The result was that the work was done at a speed needed to ensure the project met expected timelines, and that people were given the opportunity to expand their skillsets and gain much-needed workplace experience.  

 

Why is youth training critical to digital transformation?  

Many modernization projects battle with both the adoption of the technology itself, and local capacity. Skilled talent is often centralized or unavailable, especially in remote or high-unemployment areas, which inhibits project timelines and costs. 

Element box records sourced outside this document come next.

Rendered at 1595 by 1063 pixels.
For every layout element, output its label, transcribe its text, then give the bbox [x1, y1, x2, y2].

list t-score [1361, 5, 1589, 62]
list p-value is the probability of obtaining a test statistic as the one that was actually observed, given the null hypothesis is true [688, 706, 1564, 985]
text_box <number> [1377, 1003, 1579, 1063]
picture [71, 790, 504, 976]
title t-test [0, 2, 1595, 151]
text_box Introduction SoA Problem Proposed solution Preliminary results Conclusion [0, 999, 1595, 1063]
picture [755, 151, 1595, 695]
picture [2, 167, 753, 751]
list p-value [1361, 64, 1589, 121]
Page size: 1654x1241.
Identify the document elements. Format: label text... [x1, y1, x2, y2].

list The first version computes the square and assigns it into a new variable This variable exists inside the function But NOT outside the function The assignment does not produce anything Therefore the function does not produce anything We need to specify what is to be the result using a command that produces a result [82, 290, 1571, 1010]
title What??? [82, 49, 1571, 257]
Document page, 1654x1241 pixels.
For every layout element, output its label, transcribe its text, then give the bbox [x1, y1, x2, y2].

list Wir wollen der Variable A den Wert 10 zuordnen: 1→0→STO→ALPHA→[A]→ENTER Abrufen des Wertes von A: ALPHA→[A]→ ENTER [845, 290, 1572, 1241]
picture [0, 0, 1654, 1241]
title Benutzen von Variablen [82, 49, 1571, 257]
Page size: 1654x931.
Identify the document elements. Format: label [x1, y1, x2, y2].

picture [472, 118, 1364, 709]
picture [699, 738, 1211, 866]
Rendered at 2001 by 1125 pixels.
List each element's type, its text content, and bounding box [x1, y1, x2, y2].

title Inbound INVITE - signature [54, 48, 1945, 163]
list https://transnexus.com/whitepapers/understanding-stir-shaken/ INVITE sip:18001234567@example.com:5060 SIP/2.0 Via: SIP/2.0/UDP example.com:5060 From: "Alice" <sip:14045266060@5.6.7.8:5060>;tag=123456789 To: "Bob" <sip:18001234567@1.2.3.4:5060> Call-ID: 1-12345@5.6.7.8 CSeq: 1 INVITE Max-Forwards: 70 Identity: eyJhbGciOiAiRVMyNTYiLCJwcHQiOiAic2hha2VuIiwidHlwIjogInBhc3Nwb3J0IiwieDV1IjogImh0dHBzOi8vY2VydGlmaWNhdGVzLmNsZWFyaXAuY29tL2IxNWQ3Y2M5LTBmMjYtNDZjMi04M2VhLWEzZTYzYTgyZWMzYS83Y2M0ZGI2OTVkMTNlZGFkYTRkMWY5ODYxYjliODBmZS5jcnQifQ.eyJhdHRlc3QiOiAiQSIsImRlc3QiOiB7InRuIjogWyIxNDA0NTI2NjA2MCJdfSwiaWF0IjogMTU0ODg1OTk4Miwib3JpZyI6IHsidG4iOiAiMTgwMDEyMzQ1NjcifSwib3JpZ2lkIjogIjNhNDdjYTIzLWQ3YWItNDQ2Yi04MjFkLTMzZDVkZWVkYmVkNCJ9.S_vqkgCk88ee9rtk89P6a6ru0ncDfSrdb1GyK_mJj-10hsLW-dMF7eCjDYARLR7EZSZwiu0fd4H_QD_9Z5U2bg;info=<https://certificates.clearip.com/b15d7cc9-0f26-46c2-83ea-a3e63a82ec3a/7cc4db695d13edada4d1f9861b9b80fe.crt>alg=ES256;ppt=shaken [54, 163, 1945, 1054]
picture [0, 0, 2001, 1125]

If companies create trained teams from the community itself, you are working towards removing this barrier. The Ubuntu recruits, for example, became part of the project ecosystem which made transformation both sustainable and possible. It also strengthened the project’s legitimacy by involving people who live in the communities the solution was designed to serve. 

 

What happens when the programme ends? 

Skills development is not a once-off engagement with Mint. The company provides pathways into longer-term employment within Mint and with external partners. Many Ubuntu alumni now work in support roles, junior engineering posts or in customer success teams. Some return as peer trainers, others move into different industries thanks to their transferrable digital skills. 

The value here lies in the impact of skills development, as it opens the door for people to move into new opportunities and roles that previously they may not have considered, or been eligible for. With the Ubuntu project’s focus on digital skills across mentorship, CV and interview coaching and Microsoft-aligned certifications, it meant that youth were also given invaluable digital skills that are critically short in the current climate.  

 

People power progress 

Transformation doesn’t actually start with technology. Yes, it’s the fuel, but the real transformation starts with people and the belief that every project can create more than just output, it can create opportunities.  

At Mint, skills are treated the same way as infrastructure. They’re part of every scope, strategy and solution, because we know that no system scales without the people to run it.